**GIVEN DATA:**
◆ ◆ ◆ ◆ ◆
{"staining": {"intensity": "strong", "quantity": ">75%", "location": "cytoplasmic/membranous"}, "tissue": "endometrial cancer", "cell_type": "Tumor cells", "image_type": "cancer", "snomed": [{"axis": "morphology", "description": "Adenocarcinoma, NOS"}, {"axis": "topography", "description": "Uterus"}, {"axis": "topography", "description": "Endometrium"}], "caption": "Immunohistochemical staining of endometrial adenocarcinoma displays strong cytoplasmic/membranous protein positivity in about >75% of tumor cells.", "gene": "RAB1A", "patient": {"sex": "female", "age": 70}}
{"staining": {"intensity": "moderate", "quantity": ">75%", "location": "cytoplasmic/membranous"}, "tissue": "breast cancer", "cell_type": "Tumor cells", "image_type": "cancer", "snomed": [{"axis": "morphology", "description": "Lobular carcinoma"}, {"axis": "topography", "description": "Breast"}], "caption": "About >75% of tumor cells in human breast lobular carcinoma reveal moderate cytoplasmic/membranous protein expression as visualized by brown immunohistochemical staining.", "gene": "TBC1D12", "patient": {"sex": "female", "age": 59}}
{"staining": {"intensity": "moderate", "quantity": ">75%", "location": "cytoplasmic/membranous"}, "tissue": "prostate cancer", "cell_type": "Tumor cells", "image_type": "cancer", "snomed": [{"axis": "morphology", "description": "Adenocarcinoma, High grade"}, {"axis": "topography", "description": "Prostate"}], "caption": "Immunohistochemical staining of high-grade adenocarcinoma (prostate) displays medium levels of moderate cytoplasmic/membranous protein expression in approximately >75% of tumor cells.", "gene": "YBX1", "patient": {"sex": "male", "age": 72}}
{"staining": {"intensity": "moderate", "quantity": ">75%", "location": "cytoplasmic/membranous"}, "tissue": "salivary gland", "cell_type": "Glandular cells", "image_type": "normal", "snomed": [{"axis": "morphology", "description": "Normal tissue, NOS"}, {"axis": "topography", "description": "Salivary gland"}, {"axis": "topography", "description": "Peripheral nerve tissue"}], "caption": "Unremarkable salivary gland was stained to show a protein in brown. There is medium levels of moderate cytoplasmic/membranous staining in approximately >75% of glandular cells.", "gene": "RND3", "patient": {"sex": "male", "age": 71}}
◆ ◆ ◆ ◆ ◆
The listing is to be retyped in full, exactly as shown.

**TASK SOLUTION:**
{"staining": {"intensity": "strong", "quantity": ">75%", "location": "cytoplasmic/membranous"}, "tissue": "endometrial cancer", "cell_type": "Tumor cells", "image_type": "cancer", "snomed": [{"axis": "morphology", "description": "Adenocarcinoma, NOS"}, {"axis": "topography", "description": "Uterus"}, {"axis": "topography", "description": "Endometrium"}], "caption": "Immunohistochemical staining of endometrial adenocarcinoma displays strong cytoplasmic/membranous protein positivity in about >75% of tumor cells.", "gene": "RAB1A", "patient": {"sex": "female", "age": 70}}
{"staining": {"intensity": "moderate", "quantity": ">75%", "location": "cytoplasmic/membranous"}, "tissue": "breast cancer", "cell_type": "Tumor cells", "image_type": "cancer", "snomed": [{"axis": "morphology", "description": "Lobular carcinoma"}, {"axis": "topography", "description": "Breast"}], "caption": "About >75% of tumor cells in human breast lobular carcinoma reveal moderate cytoplasmic/membranous protein expression as visualized by brown immunohistochemical staining.", "gene": "TBC1D12", "patient": {"sex": "female", "age": 59}}
{"staining": {"intensity": "moderate", "quantity": ">75%", "location": "cytoplasmic/membranous"}, "tissue": "prostate cancer", "cell_type": "Tumor cells", "image_type": "cancer", "snomed": [{"axis": "morphology", "description": "Adenocarcinoma, High grade"}, {"axis": "topography", "description": "Prostate"}], "caption": "Immunohistochemical staining of high-grade adenocarcinoma (prostate) displays medium levels of moderate cytoplasmic/membranous protein expression in approximately >75% of tumor cells.", "gene": "YBX1", "patient": {"sex": "male", "age": 72}}
{"staining": {"intensity": "moderate", "quantity": ">75%", "location": "cytoplasmic/membranous"}, "tissue": "salivary gland", "cell_type": "Glandular cells", "image_type": "normal", "snomed": [{"axis": "morphology", "description": "Normal tissue, NOS"}, {"axis": "topography", "description": "Salivary gland"}, {"axis": "topography", "description": "Peripheral nerve tissue"}], "caption": "Unremarkable salivary gland was stained to show a protein in brown. There is medium levels of moderate cytoplasmic/membranous staining in approximately >75% of glandular cells.", "gene": "RND3", "patient": {"sex": "male", "age": 71}}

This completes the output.